Southern Legitimacy Statement: I’m so Southern, my Ancestry profile predicted my relationship with my stepmother to be a 5th-8th cousin. Does the shared DNA make me uncomfortable? Nope. It makes me an Alabamian.
The locals of Orem Crossroads don’t need a calendar to know when July rolls around. Snails shed their shells in the triple digit heat and Jane mows her yard every Wednesday wearing her best house dress, the floral long sleeved cotton, cinched at the waist.

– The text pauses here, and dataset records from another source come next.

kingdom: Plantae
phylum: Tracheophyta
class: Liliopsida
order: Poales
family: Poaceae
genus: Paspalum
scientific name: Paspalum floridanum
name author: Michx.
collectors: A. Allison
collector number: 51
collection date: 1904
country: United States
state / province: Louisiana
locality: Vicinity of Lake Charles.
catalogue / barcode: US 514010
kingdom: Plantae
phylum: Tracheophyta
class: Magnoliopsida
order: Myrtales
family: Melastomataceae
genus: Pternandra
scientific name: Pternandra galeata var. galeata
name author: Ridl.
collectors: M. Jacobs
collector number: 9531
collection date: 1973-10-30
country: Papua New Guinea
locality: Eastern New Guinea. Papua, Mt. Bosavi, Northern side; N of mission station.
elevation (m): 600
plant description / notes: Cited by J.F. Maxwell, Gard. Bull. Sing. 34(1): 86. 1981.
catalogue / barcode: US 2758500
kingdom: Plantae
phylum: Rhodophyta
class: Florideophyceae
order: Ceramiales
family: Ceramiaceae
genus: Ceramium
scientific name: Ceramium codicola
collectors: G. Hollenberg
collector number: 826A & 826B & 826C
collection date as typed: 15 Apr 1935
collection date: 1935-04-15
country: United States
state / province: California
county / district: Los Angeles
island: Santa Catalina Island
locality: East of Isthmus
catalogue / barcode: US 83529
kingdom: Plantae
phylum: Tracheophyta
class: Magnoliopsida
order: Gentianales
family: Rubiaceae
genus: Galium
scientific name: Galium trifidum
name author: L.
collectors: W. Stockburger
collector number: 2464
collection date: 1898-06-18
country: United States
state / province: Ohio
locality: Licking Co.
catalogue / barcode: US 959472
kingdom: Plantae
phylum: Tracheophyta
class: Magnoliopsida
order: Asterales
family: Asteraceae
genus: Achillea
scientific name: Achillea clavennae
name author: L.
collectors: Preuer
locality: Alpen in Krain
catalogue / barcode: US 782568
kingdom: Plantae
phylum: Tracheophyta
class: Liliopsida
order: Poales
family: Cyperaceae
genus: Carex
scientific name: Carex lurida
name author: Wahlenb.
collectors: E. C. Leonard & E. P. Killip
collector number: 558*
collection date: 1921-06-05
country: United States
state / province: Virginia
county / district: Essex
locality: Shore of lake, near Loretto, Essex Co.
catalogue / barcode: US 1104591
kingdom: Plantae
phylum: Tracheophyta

She sweeps her silver hair up into a messy topknot like the young girls do these days and drags her old push along out to the front yard set off the busy highway.
People place her age around eighty-five, but long timers will tell you she’s closer to ninety. All morning long she’s out there in the high grass, treading back and forth, pushing her relic of a lawnmower. She stops on the dot at noon to fix lunch for her dog, Alfred.
She changed the dog’s name from Bobo after her husband died, just so she could keep saying his name. “Alfred, time for lunch,” she calls out and the old dog comes running, not seeming to mind his new name one bit. Jane picks up mowing from the very spot she left off the previous Wednesday, all the way through to the end of July.
Her neighbors are far and few, but on Jane day, one or the other or most mosey down the highway to run an errand in town. They never give Jane any notice or stop to visit, the rumor being she didn’t take kindly to those who arrived unannounced and kept a pistol strapped on her ankle beneath her long hem to greet those so inclined.
“She’s a good shot, so I hear,” the owner of the Sinclair will tell you. “A trucker gassed up here and related Jane almost took his ear off when he stopped to offer help.” August brings the sweet breeze and the snails take back to wearing their coats. Jane puts away the lawn mower and takes to rocking away Wednesday mornings on the front porch, a bit of shine mixed in her sweet tea. The grass grows long and her ever loving Alfred spreads out alongside, napping to noon.